• Limb landmark coordinates:
------
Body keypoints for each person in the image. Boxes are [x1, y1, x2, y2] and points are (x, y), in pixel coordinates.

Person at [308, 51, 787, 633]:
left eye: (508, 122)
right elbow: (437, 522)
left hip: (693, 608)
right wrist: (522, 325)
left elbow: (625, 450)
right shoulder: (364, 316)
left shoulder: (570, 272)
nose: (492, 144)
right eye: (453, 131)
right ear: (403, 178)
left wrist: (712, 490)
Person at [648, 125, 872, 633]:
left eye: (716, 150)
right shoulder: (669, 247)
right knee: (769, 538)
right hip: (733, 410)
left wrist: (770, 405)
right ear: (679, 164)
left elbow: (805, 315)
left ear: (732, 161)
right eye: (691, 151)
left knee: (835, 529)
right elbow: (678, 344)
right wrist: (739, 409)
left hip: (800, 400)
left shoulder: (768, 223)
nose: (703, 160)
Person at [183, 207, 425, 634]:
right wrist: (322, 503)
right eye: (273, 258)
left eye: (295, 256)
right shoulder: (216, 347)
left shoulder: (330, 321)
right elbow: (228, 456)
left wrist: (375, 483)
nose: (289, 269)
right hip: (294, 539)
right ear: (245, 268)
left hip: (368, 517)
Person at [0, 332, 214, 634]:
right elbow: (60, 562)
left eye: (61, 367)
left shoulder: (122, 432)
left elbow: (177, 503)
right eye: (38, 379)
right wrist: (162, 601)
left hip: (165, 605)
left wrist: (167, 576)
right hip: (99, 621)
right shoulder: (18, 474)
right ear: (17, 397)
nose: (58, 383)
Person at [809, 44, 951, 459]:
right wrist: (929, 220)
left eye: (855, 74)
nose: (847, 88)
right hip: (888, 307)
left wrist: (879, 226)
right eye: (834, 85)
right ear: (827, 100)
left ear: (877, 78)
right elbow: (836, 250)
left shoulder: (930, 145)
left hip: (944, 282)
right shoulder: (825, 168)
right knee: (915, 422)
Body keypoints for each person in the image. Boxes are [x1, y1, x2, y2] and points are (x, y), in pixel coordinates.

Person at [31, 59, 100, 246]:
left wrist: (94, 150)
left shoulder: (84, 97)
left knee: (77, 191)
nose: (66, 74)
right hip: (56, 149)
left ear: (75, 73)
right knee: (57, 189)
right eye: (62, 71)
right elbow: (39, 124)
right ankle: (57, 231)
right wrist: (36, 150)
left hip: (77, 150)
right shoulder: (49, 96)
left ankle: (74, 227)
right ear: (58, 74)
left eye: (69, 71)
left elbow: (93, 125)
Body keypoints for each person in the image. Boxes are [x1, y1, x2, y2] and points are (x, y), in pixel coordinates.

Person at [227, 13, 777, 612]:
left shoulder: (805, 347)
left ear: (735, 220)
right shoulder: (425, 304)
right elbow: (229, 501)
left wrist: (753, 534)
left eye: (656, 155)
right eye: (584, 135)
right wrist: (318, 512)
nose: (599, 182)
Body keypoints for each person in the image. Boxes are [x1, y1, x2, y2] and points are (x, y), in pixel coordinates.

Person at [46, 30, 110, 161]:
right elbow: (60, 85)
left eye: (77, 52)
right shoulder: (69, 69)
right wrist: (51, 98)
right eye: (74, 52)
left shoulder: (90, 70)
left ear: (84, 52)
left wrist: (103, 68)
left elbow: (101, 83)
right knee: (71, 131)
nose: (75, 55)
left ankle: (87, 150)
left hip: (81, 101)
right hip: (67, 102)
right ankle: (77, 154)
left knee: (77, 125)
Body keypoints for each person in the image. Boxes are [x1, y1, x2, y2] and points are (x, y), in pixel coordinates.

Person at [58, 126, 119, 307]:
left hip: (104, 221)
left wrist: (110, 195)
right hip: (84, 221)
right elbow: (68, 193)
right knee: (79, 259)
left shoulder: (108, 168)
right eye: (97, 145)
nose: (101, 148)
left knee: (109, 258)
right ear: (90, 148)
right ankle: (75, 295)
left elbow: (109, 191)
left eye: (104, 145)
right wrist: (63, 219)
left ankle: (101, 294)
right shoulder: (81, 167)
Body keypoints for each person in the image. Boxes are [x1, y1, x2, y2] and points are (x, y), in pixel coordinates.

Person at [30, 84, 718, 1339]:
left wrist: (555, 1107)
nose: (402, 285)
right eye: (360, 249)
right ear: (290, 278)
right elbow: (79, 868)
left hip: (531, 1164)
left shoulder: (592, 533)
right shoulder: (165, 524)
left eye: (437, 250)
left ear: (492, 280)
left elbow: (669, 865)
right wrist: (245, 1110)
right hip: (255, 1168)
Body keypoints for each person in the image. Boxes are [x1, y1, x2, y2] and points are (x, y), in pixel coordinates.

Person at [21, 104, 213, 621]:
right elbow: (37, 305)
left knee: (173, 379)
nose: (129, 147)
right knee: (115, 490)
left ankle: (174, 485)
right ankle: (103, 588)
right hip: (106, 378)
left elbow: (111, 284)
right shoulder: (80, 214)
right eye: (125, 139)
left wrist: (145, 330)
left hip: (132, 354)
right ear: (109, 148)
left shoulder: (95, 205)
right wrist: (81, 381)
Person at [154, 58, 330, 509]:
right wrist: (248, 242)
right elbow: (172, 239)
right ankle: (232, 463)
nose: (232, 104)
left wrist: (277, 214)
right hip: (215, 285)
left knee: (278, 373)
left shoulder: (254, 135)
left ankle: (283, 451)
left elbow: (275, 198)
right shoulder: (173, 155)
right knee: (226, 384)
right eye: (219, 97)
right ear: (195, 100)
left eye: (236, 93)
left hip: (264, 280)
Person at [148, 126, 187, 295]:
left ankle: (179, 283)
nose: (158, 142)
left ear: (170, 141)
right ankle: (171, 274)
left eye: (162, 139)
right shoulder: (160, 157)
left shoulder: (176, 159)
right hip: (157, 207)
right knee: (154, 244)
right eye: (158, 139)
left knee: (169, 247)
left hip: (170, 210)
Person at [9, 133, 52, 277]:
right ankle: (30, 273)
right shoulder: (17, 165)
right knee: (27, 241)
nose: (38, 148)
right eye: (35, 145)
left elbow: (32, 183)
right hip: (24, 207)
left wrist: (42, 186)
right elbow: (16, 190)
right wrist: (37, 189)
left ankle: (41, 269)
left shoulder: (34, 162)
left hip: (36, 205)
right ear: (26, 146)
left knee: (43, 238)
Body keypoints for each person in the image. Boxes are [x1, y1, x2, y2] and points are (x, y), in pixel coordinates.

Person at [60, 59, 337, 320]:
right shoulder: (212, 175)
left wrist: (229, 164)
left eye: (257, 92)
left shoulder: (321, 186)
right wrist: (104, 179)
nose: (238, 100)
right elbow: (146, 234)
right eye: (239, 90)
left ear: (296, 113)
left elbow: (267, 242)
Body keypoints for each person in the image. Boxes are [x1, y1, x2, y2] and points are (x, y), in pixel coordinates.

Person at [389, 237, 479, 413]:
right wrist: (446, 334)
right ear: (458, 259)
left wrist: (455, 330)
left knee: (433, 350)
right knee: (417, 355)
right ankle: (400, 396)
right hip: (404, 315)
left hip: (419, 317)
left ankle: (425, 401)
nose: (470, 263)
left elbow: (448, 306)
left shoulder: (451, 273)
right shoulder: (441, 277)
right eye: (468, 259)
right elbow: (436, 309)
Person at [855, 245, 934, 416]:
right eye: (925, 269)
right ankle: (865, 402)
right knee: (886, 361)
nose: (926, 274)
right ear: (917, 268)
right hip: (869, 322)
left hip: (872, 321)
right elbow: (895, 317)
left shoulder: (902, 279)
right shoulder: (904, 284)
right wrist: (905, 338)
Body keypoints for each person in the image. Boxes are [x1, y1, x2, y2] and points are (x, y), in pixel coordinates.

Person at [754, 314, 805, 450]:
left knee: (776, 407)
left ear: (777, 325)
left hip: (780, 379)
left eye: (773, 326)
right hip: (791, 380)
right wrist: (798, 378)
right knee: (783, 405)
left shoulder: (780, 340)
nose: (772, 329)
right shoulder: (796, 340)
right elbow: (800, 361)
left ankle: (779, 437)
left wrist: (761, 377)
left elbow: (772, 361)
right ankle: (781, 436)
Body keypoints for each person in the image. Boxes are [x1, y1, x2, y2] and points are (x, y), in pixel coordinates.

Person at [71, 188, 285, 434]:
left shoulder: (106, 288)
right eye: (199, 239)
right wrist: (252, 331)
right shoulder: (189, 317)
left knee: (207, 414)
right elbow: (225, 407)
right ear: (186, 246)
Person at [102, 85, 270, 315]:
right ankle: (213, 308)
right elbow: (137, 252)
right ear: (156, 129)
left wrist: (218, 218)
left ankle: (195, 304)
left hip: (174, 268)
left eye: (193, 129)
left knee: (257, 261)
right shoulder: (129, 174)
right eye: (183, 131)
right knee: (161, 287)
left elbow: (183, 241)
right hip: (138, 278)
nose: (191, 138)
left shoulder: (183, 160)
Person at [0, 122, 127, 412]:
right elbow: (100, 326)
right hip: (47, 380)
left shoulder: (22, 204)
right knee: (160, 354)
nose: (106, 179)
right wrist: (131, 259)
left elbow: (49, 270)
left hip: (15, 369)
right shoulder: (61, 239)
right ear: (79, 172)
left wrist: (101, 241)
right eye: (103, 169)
------
• Exercise brief: The stretch of entries above that starts with the line containing "right eye: (360, 249)" and goes on through the line containing "right hip: (255, 1168)" is to be transcribed exactly, and no other line is to be transcribed.

• Task solution:
right eye: (360, 249)
right ear: (290, 278)
right elbow: (79, 868)
left hip: (531, 1164)
left shoulder: (592, 533)
right shoulder: (165, 524)
left eye: (437, 250)
left ear: (492, 280)
left elbow: (669, 865)
right wrist: (245, 1110)
right hip: (255, 1168)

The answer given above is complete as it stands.